It’s Saturday, and we’ve passed a major milestone. The base slab has now been poured and there’s no going back. Got up early today, ate a breakfast of Wheaties – breakfast of concrete champions – and got to it. I had purchased a very thick plastic bag that is sold as a way to mix concrete quickly and without mess. The initial plan was for me to be mixing one bag of Quikrete in the plastic bag while hubby mixed one or two bags of Quikrete in the wheelbarrow. We ended up doing all the mixing in the wheelbarrow one bag at a time. This wasn’t too bad because we ended up using only 14 bags of 60# Quikrete. Vaughn worked the hoe while I poured the water in a little at a time. Then we both shoveled it into place. I tamped and worked the concrete around the sides to try to make sure there wouldn’t be any voids.

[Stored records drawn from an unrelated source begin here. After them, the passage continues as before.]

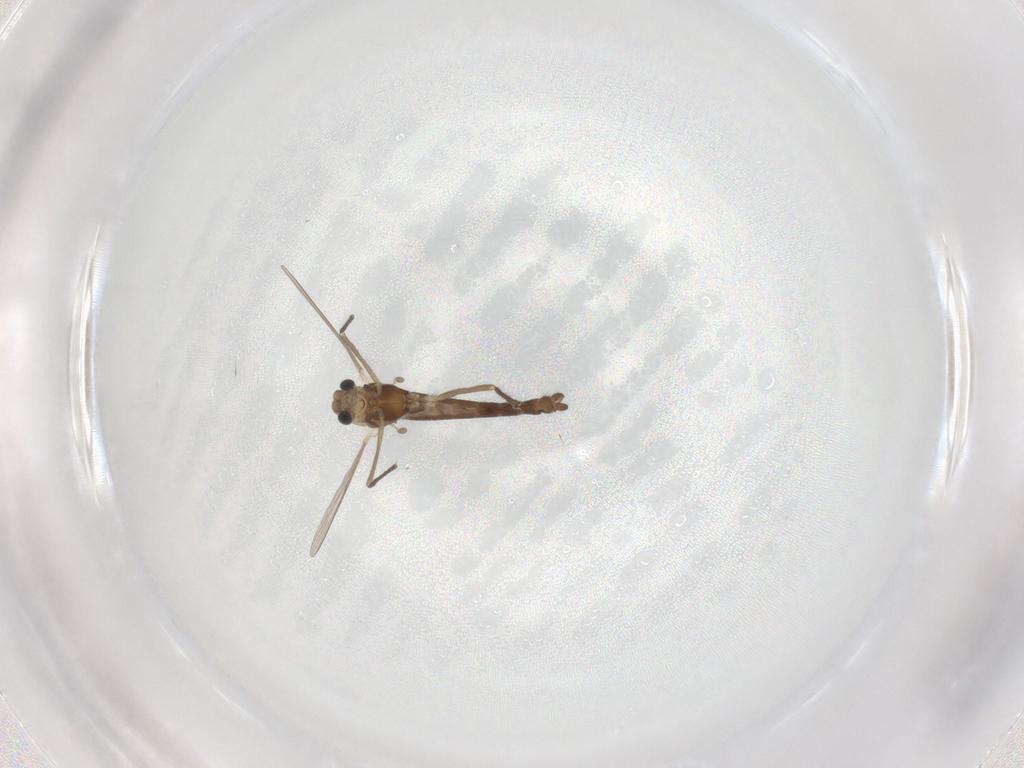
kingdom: Animalia
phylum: Arthropoda
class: Insecta
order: Diptera
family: Chironomidae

Here in Georgia, the weather has been quite hot as you can imagine it being in August. I was concerned that the first batches of concrete would start setting up before we could mix the last bags, so we used ice water instead of water right out of the hose. I had saved a big batch of icecubes from the freezer (could have bought a bag of ice) and I put those in a plastic grocery bag and tied the top closed. I wanted cold water, not chunks of ice, in the concrete. The bag of ice went into a large cooler which I then filled with hose water. The cooler went on the tailgate of my truck and I siphoned off the water through a spigot on the cooler into some milk jugs that I used to measure the amount of water that went into each batch of concrete. No contractor would have gone to this much trouble, but hey, that’s why I wanted to do this myself.
Inside the slab I placed rebar along all four sides. After another layer of concrete, the welded wire mesh went in at approximately half the depth of the 6″ thick slab. After screeding the top and letting the bleed water subside, I started finishing with a metal float. I also went around the edges with an edger tool to round them off. Pretty good job for a girl!